Problem description
The line with "(275, 87) = (788, 68): none -> alarm clock", the line with "(758, 241) = (700, 655): none -> globe", and all lines between them in the material below: return these exactly, and no others.

Source material
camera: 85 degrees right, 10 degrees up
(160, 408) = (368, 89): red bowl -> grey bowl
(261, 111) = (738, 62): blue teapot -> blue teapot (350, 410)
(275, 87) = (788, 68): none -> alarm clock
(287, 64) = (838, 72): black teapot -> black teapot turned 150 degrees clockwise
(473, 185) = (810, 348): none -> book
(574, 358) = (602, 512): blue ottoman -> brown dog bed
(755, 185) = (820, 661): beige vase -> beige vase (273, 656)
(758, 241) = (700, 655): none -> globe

...

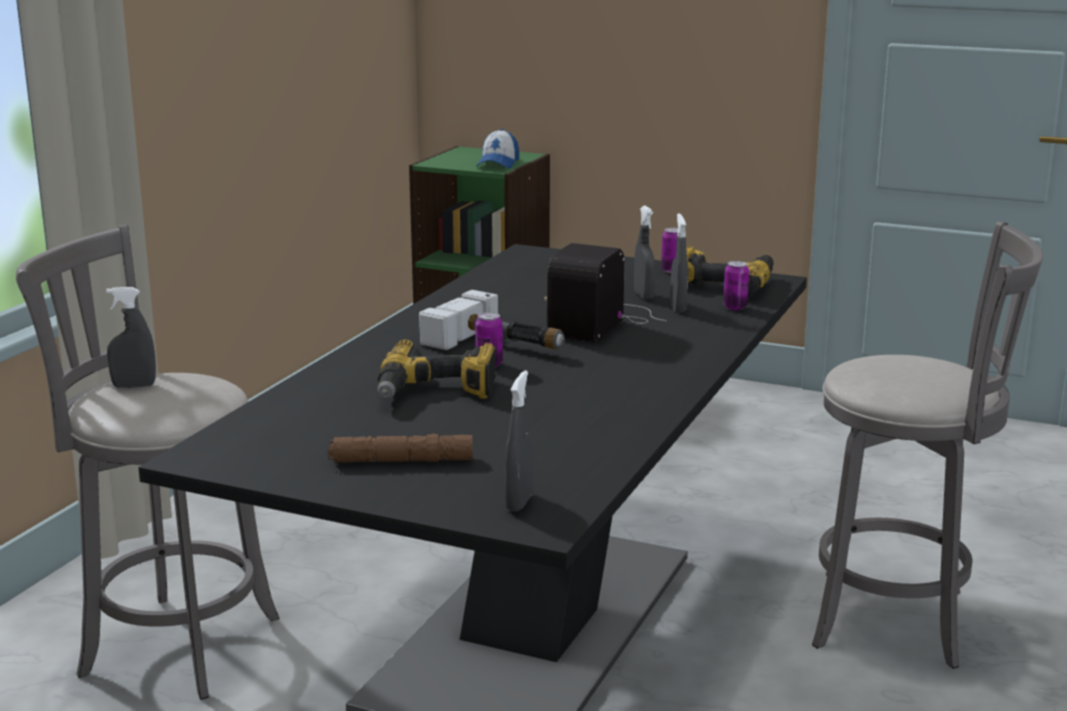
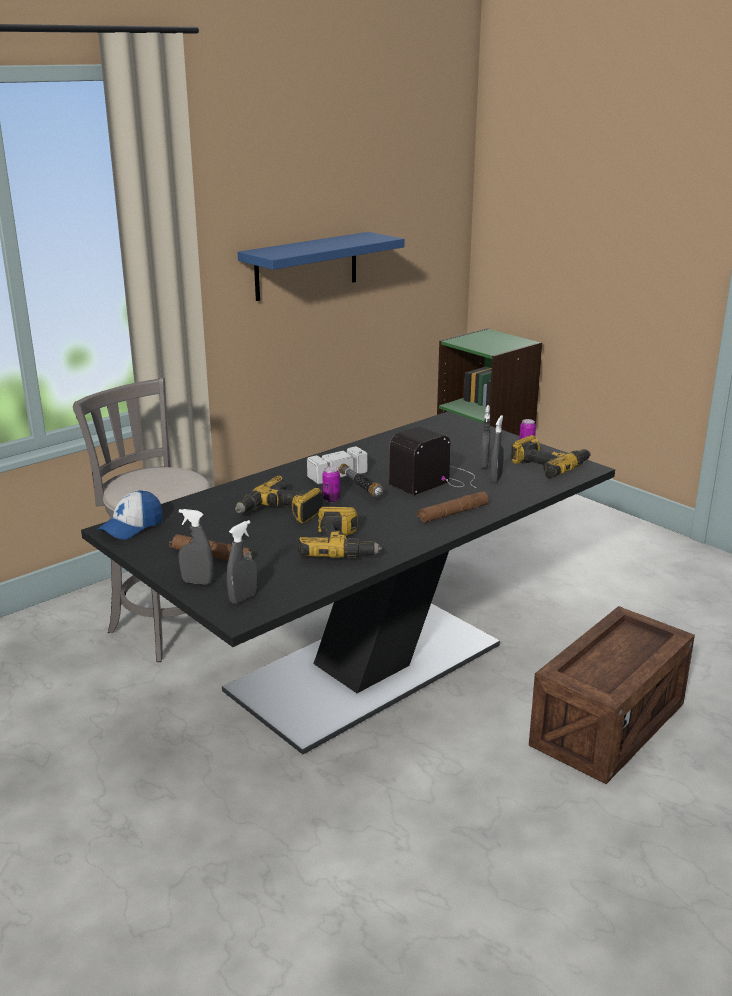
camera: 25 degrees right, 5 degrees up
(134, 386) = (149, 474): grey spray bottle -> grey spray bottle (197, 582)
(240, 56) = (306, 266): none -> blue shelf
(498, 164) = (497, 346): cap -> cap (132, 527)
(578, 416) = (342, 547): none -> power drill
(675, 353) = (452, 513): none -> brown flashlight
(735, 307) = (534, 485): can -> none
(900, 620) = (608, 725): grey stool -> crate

Solution to this exercise
(275, 87) = (788, 68): none -> alarm clock
(287, 64) = (838, 72): black teapot -> black teapot turned 150 degrees clockwise
(473, 185) = (810, 348): none -> book
(574, 358) = (602, 512): blue ottoman -> brown dog bed
(755, 185) = (820, 661): beige vase -> beige vase (273, 656)
(758, 241) = (700, 655): none -> globe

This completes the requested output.